A solenidade está marcada e terá direito a champanhe e rojões. Se tudo correr bem, no dia 29 de setembro, a uma semana das eleições, o governo de São Paulo pretende entregar à população um trecho de 32 quilômetros do Rodoanel Mário Covas. Trata-se de uma das maiores obras de infra-estrutura em andamento no País, que pretende interligar todas as rodovias que chegam à cidade de São Paulo. Por ela, passarão diariamente 150 mil veículos e grande parte dos caminhões que atormentam o trânsito dos paulistanos. Seria motivo apenas de festa, não fossem alguns detalhes. O trecho Oeste do Rodoanel, que agora será entregue, foi orçado em R$ 338,8 milhões. Foi esse o preço dado pelo consórcio Queiroz Galvão/Constran para vencer a licitação, feita em setembro de 1998. O problema é que, depois dos vários aditivos contratuais, o valor subiu para R$ 575,8 milhões: 70% a mais. Por lei, só são permitidos aditivos de 25% ? em caso contrário, os governos são obrigados a fazer novas licitações, anulando os contratos anteriores. Somando ainda os outros custos que surgiram durante a execução das obras, como as desapropriações, o valor do projeto subiu para R$ 1,3 bilhão. E mais: nem assim, a obra foi entregue no prazo. Prevista para acabar em dois anos, em 2000 portanto, será entregue com 24 meses de atraso. O projeto total, com 171 quilômetros de extensão, não fica pronto antes de 2006 e custará, pelas estimativas atuais, algo em torno de R$ 8 bilhões.

 

Responsável pela construção do Rodoanel, o governo de São Paulo apresenta várias justificativas para o aumento dos custos e os atrasos na entrega da obra. ?A Prefeitura não entrou com o que prometeu, o governo federal atrasou recursos e houve uma série de imprevistos?, conta Sérgio Luiz Gonçalves Pereira, presidente da Dersa, a empresa estadual que toca as obras. De fato, no projeto inicial, a Prefeitura de São Paulo, que prometeu arcar com 25% dos recursos, não colocou um centavo no Rodoanel ? a gestão Celso Pitta chegou ao cúmulo de, formalmente, alocar um real no orçamento municipal para as obras do Rodoanel. Além disso, o governo federal deve cerca de R$ 90 milhões à Dersa. Mas isso é só parte da história. O governo de São Paulo gastou mais de R$ 300 milhões com as desapropriações. Muitas foram cercadas de polêmica, como a do falecido empresário Mikhael Nassar que, em 1998, adquiriu uma gleba por R$ 300 mil no município de Barueri e recebeu uma indenização de R$ 4,1 milhões pouco tempo depois, na desapropriação. O presidente da Dersa também cita obras compensatórias, como a construção de mais de mil casas populares para as famílias carentes que foram desalojadas. ?Havia favelas no caminho da obra?, afirma.
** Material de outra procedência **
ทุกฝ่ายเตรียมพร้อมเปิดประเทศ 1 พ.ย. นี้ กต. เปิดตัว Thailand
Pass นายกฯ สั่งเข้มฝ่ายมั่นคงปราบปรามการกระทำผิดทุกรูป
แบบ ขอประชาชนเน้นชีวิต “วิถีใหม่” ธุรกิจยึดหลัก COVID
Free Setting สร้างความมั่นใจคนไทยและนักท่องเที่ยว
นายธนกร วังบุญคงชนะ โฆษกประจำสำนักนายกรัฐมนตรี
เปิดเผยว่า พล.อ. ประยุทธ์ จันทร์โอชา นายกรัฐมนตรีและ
Proibição eleitoral. Ainda assim, nada parece justificar um aditivo contratual tão alto em favor das construtoras. ?O preço que o consórcio vencedor ofereceu foi muito baixo?, disse à DINHEIRO um grande empreiteiro que participou da licitação. ?Quando fizeram os aditivos, deu para entender a lógica do negócio.? O governo de São Paulo alegou que os aditivos custariam menos do que uma nova licitação. O problema é que, agindo assim, levantou suspeitas de um jogo de cartas marcadas na concorrência. Bastava dar um preço baixo, ganhar a disputa e depois ajustar os valores. Além disso, a empresa contratada para fiscalizar um dos lotes, a Ductor, já teve como sócio Michael Zeitlin, secretário de Transportes durante a contratação das obras. Até mesmo a participação do governador Geraldo Alckmin no acompanhamento do projeto é vista com ressalvas. Proibido pela lei eleitoral de inaugurá-la, Alckmin tem feito vistorias semanais ao Rodoanel ? na última, ele admitiu a hipótese de a inauguração não acontecer no dia 29 e ficar para outubro, depois das eleições. Mas suas imagens na obra são usadas em jornais e no programa eleitoral do candidato na TV ? o que, para os adversários, seria uma forma de driblar a proibição.

O aspecto positivo é que, apesar dos contratempos, o Rodoanel é vital para São Paulo. Diversas indústrias e empresas de logística vêm se instalando ao longo do traçado das pistas. É o caso da Gerdau e do Carrefour, que estão implantando centros de logística nas proximidades da estrada. O Ceagesp, maior centro atacadista de alimentos do País, também sairá da cidade de São Paulo, cedendo espaço para áreas residenciais. São investimentos importantes, que melhoram a qualidade de vida da maior metrópole do País, mas que podem ter custado mais caro do que o necessário.